You had this post on Instagram a couple months ago that said “3 am scenes in the brother’s house,” and you were just sitting there smoking cigs and beers out. I know those late night scenes and there’s some of that in your music when I listen to it. What is 3 A.M. like at your house?

Anthony: (Laughs) Me and Ishaq try to write songs five times a week and maybe only one will catch. That’s a lot of hours and a lot of days that go into trying to work something out, but you never know when something is going to bite. Sometimes it’s in those late night times. There are times I think Ishaq gets tired of my voice because he’s heard it all day.
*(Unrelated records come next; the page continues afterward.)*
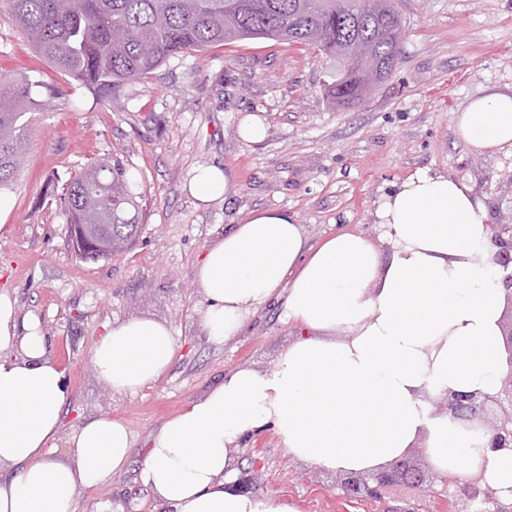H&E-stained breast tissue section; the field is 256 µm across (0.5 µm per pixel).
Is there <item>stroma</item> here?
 Here are the masks:
<instances>
[{
    "label": "stroma",
    "mask_w": 512,
    "mask_h": 512,
    "mask_svg": "<svg viewBox=\"0 0 512 512\" xmlns=\"http://www.w3.org/2000/svg\"><path fill=\"white\" fill-rule=\"evenodd\" d=\"M405 22L391 76L340 110L325 84L329 59L307 45L273 40L215 44L170 58L150 77L99 97L40 56L0 0V75L59 88L30 118V145L15 184L0 192V294L17 318H36L69 399L62 434L109 416L132 435L127 465L73 512H161L140 478L147 445L163 424L240 367L268 368L303 330L279 300L253 311L239 336L210 342L196 268L208 247L257 210L276 208L303 225L311 244L351 232L389 247L377 222L382 197L420 170L468 184L488 221L512 225V147L472 152L452 113L487 89L512 88V0H396ZM267 134L243 140V118ZM117 157L144 192L141 230L120 257L80 261L68 246L62 186L97 160ZM218 165L224 199L202 204L186 185L195 168ZM166 323L176 351L168 369L133 394H117L94 369L96 342L116 323ZM246 492L277 497L296 512H385L411 504L448 512L440 482L390 484L380 500L347 497L341 473L300 462L276 434L246 436L234 451Z\"/></svg>",
    "instance_id": "stroma-1"
}]
</instances>
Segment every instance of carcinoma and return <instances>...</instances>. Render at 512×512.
Segmentation results:
<instances>
[{
	"label": "carcinoma",
	"instance_id": "obj_1",
	"mask_svg": "<svg viewBox=\"0 0 512 512\" xmlns=\"http://www.w3.org/2000/svg\"><path fill=\"white\" fill-rule=\"evenodd\" d=\"M12 16L38 53L99 95L143 80L180 54L214 43L271 39L311 45L336 61L328 93L336 107L360 100L366 60L393 67L404 25L395 4L373 0H9ZM27 77L0 80V189L14 185L29 141L21 118L60 95ZM69 242L84 261L99 260L96 239L83 229L99 224L116 252L132 247L141 206L119 159L102 161L63 187Z\"/></svg>",
	"mask_w": 512,
	"mask_h": 512
}]
</instances>
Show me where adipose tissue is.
Here are the masks:
<instances>
[{
  "label": "adipose tissue",
  "instance_id": "ef3b65f1",
  "mask_svg": "<svg viewBox=\"0 0 512 512\" xmlns=\"http://www.w3.org/2000/svg\"><path fill=\"white\" fill-rule=\"evenodd\" d=\"M476 153L512 146V90L490 88L451 115ZM376 217L390 246L340 232L312 247L287 212H253L210 246L196 271L200 326L216 344L238 336L252 309L283 300L304 333L272 369H235L153 436L141 477L172 512H296L287 502L225 490L232 450L273 430L289 455L340 473H366L420 448L438 474H482L512 488V451L487 450L481 426L433 414L448 393L492 394L508 367L501 348L505 293L481 200L428 170L404 180ZM175 338L155 319L112 326L96 344L99 379L133 393L171 364ZM69 389L33 322L17 325L0 296V512H73L79 490L109 480L132 446L127 427L98 417L51 451Z\"/></svg>",
  "mask_w": 512,
  "mask_h": 512
}]
</instances>
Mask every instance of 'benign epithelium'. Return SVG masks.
<instances>
[{
    "instance_id": "obj_1",
    "label": "benign epithelium",
    "mask_w": 512,
    "mask_h": 512,
    "mask_svg": "<svg viewBox=\"0 0 512 512\" xmlns=\"http://www.w3.org/2000/svg\"><path fill=\"white\" fill-rule=\"evenodd\" d=\"M382 81L381 69L378 67L366 68L360 75L361 86L366 94ZM491 241L498 248L493 260L499 266L500 283L512 302V225H499ZM503 353L509 372L496 393H454L434 403L433 407L436 414H448L456 420L480 424L483 423L487 408H497L499 416L487 428V448L492 452L512 448V337L504 344ZM404 468L405 460L397 459L375 471L369 480L349 473L341 481V490L345 495L363 494L376 499L382 495V490L387 485L403 474ZM439 480L448 486V502L453 505L458 500L464 502L465 508L460 512H512V489L509 490V495L502 496L483 484L480 473L466 478L441 476Z\"/></svg>"
}]
</instances>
Sometimes you never know what’s going to catch and I look for the moment when it does. It’s that spontaneous moment we are constantly seeking to deliver something. 

Ishaq: I agree with a lot of what he said. I know exactly the post you were talking about and the picture. When I think about the people I know, I’ll see them all at 8 P.M., I’ll see them at 9 P.M.,  I’ll even see them at 10 P.M. Then it starts to peel away and there are fewer people at 11 and even fewer at midnight and you keep peeling away. 

When you get to 3 A.M., there are very few people I want to hang out with then(laughs). Something I enjoy about the band I am in is that I’d love to see all my bandmates at three in the morning and the people in that picture are the closest people in my life. That’s what I enjoy a lot about playing live and meeting the other bands we play with in Austin and in Houston in the music scene. If you are the kind of person I want to hang out with at 3 A.M., you will be my friend for life.